» Work instruction
From the entries below, copy exactly the lines from the one that contains "plush toy: present" through the one that contains "wine bottle: present [1197,708,1244,827]", both included, and only those.
====== Task input ======
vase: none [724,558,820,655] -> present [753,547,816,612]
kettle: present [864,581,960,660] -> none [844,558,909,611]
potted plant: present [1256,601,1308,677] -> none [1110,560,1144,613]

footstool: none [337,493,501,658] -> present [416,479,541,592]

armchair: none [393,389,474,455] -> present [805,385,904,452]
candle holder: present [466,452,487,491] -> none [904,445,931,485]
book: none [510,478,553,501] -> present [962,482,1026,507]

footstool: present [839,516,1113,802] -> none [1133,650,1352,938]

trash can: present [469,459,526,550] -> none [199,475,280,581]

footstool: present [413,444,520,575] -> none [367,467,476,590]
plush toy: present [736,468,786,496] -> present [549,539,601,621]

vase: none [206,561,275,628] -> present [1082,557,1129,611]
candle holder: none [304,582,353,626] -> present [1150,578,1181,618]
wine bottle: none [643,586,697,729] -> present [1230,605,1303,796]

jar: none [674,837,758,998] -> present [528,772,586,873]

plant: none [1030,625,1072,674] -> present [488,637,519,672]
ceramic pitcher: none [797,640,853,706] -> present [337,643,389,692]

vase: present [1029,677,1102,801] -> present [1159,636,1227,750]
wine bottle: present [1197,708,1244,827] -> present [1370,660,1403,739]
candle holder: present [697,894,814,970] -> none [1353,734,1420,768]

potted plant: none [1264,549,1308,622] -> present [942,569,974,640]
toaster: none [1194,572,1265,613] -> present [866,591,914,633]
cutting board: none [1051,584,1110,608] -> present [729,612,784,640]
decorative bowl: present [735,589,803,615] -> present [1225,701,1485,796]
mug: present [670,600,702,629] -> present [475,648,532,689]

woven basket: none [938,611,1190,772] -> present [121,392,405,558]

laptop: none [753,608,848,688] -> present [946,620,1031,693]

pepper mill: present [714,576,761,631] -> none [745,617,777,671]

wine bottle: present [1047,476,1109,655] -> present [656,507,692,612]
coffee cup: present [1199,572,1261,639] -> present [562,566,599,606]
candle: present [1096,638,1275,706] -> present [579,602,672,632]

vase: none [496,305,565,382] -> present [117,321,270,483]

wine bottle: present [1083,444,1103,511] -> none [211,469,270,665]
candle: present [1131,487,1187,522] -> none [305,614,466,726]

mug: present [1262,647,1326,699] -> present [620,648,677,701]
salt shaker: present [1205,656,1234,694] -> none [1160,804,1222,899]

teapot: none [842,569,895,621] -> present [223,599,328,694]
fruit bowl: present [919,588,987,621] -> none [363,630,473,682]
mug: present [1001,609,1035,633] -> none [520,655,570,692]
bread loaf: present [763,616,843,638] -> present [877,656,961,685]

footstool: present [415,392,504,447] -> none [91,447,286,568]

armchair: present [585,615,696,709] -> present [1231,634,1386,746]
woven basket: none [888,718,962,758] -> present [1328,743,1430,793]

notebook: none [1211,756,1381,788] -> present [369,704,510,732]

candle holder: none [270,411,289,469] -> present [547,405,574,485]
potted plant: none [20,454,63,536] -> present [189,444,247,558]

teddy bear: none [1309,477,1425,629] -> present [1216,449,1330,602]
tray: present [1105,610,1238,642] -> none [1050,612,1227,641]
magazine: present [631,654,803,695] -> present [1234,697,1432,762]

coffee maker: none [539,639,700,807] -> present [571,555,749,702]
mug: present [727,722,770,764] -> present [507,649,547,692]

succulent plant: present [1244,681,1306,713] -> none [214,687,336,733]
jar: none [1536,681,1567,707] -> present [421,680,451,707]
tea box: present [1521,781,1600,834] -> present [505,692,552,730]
======
» The completed task
plush toy: present [736,468,786,496] -> present [549,539,601,621]

vase: none [206,561,275,628] -> present [1082,557,1129,611]
candle holder: none [304,582,353,626] -> present [1150,578,1181,618]
wine bottle: none [643,586,697,729] -> present [1230,605,1303,796]

jar: none [674,837,758,998] -> present [528,772,586,873]

plant: none [1030,625,1072,674] -> present [488,637,519,672]
ceramic pitcher: none [797,640,853,706] -> present [337,643,389,692]

vase: present [1029,677,1102,801] -> present [1159,636,1227,750]
wine bottle: present [1197,708,1244,827] -> present [1370,660,1403,739]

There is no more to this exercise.